- **EXERCISE GOAL**: In total, how many lines of the data contain the word "sendo"? Only that number is wanted.

Extracted data entries:
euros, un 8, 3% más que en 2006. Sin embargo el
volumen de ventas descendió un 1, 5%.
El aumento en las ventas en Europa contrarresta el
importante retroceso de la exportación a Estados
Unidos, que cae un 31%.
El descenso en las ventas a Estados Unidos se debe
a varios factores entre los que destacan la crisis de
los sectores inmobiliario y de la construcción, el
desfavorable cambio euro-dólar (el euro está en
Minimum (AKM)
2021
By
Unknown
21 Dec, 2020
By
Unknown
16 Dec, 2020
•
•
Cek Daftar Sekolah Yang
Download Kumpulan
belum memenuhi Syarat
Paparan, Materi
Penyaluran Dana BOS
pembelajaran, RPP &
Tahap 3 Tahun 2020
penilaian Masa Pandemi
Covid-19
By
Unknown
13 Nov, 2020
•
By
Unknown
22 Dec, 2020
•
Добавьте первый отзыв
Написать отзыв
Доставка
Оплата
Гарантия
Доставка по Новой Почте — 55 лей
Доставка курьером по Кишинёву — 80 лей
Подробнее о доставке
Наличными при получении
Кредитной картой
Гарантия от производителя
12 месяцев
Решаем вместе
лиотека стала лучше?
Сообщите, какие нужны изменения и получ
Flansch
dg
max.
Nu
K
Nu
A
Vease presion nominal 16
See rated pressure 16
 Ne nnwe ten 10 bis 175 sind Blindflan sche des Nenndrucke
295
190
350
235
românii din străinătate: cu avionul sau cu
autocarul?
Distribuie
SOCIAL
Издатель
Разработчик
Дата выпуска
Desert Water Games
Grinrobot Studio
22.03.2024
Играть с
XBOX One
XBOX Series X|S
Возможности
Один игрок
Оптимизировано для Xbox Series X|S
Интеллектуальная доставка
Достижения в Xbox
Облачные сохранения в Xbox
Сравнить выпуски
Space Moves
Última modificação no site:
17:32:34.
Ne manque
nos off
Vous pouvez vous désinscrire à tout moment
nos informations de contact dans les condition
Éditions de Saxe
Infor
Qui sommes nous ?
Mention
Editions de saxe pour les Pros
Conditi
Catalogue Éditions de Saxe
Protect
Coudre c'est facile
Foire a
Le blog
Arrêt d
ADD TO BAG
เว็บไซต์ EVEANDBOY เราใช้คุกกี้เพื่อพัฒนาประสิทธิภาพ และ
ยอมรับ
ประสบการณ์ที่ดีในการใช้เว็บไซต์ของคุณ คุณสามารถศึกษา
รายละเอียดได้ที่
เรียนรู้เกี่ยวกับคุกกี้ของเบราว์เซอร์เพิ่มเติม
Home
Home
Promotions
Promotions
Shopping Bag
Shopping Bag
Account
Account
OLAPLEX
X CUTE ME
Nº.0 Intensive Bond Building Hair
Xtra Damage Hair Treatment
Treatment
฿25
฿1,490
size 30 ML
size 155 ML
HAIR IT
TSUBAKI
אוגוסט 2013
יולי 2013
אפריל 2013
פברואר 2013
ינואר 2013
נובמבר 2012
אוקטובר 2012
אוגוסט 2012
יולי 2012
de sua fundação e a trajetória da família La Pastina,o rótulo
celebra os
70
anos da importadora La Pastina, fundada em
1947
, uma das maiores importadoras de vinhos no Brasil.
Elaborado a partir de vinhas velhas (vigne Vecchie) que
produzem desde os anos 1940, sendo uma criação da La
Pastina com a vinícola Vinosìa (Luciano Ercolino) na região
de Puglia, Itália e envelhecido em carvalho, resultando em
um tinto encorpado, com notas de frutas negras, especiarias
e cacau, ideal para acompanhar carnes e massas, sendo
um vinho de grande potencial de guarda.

- **SOLUTION TO THIS EXERCISE**: 2